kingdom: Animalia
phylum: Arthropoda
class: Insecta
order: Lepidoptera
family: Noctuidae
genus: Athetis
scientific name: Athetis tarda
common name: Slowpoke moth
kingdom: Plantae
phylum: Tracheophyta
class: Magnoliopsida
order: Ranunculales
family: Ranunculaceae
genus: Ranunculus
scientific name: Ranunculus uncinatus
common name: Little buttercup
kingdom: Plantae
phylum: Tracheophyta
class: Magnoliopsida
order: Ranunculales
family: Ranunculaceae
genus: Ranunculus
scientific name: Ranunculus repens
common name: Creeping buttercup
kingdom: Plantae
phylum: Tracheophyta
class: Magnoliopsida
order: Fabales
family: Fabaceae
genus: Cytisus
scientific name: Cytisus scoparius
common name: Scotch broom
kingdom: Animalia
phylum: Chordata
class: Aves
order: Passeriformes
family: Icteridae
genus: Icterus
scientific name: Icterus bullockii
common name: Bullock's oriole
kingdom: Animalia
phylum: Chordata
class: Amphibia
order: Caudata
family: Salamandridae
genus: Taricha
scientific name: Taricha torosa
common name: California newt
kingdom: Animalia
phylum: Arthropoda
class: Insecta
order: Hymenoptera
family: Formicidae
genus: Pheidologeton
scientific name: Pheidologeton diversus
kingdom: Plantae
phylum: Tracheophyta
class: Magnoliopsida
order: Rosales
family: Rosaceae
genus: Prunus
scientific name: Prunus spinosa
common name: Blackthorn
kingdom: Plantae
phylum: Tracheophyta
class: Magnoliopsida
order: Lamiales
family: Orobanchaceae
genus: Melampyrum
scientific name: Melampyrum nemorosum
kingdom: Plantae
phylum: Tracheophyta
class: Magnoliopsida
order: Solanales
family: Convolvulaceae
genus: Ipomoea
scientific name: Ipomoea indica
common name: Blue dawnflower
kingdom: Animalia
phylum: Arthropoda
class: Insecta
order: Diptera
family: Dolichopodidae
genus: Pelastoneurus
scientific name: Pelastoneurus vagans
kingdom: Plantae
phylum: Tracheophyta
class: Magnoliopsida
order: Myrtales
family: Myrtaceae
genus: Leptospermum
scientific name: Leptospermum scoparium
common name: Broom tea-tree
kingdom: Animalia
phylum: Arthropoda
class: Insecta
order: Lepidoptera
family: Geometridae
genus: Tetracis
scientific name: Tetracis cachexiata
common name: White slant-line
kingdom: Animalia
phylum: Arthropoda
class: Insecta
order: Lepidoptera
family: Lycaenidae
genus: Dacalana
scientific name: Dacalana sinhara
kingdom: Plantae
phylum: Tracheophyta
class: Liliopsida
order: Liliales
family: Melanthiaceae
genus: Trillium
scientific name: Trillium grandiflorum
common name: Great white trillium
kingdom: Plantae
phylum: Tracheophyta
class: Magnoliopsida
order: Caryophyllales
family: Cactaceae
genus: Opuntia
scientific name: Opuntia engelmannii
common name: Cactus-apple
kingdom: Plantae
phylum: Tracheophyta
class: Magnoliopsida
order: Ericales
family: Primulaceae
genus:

______________________________

=== WHAT IS NEEDED ===
Rewrite the whole listing above, changing every "common name" to "vernacular name" and leaving everything else as it is.

=== TASK SOLUTION ===
kingdom: Animalia
phylum: Arthropoda
class: Insecta
order: Lepidoptera
family: Noctuidae
genus: Athetis
scientific name: Athetis tarda
vernacular name: Slowpoke moth
kingdom: Plantae
phylum: Tracheophyta
class: Magnoliopsida
order: Ranunculales
family: Ranunculaceae
genus: Ranunculus
scientific name: Ranunculus uncinatus
vernacular name: Little buttercup
kingdom: Plantae
phylum: Tracheophyta
class: Magnoliopsida
order: Ranunculales
family: Ranunculaceae
genus: Ranunculus
scientific name: Ranunculus repens
vernacular name: Creeping buttercup
kingdom: Plantae
phylum: Tracheophyta
class: Magnoliopsida
order: Fabales
family: Fabaceae
genus: Cytisus
scientific name: Cytisus scoparius
vernacular name: Scotch broom
kingdom: Animalia
phylum: Chordata
class: Aves
order: Passeriformes
family: Icteridae
genus: Icterus
scientific name: Icterus bullockii
vernacular name: Bullock's oriole
kingdom: Animalia
phylum: Chordata
class: Amphibia
order: Caudata
family: Salamandridae
genus: Taricha
scientific name: Taricha torosa
vernacular name: California newt
kingdom: Animalia
phylum: Arthropoda
class: Insecta
order: Hymenoptera
family: Formicidae
genus: Pheidologeton
scientific name: Pheidologeton diversus
kingdom: Plantae
phylum: Tracheophyta
class: Magnoliopsida
order: Rosales
family: Rosaceae
genus: Prunus
scientific name: Prunus spinosa
vernacular name: Blackthorn
kingdom: Plantae
phylum: Tracheophyta
class: Magnoliopsida
order: Lamiales
family: Orobanchaceae
genus: Melampyrum
scientific name: Melampyrum nemorosum
kingdom: Plantae
phylum: Tracheophyta
class: Magnoliopsida
order: Solanales
family: Convolvulaceae
genus: Ipomoea
scientific name: Ipomoea indica
vernacular name: Blue dawnflower
kingdom: Animalia
phylum: Arthropoda
class: Insecta
order: Diptera
family: Dolichopodidae
genus: Pelastoneurus
scientific name: Pelastoneurus vagans
kingdom: Plantae
phylum: Tracheophyta
class: Magnoliopsida
order: Myrtales
family: Myrtaceae
genus: Leptospermum
scientific name: Leptospermum scoparium
vernacular name: Broom tea-tree
kingdom: Animalia
phylum: Arthropoda
class: Insecta
order: Lepidoptera
family: Geometridae
genus: Tetracis
scientific name: Tetracis cachexiata
vernacular name: White slant-line
kingdom: Animalia
phylum: Arthropoda
class: Insecta
order: Lepidoptera
family: Lycaenidae
genus: Dacalana
scientific name: Dacalana sinhara
kingdom: Plantae
phylum: Tracheophyta
class: Liliopsida
order: Liliales
family: Melanthiaceae
genus: Trillium
scientific name: Trillium grandiflorum
vernacular name: Great white trillium
kingdom: Plantae
phylum: Tracheophyta
class: Magnoliopsida
order: Caryophyllales
family: Cactaceae
genus: Opuntia
scientific name: Opuntia engelmannii
vernacular name: Cactus-apple
kingdom: Plantae
phylum: Tracheophyta
class: Magnoliopsida
order: Ericales
family: Primulaceae
genus:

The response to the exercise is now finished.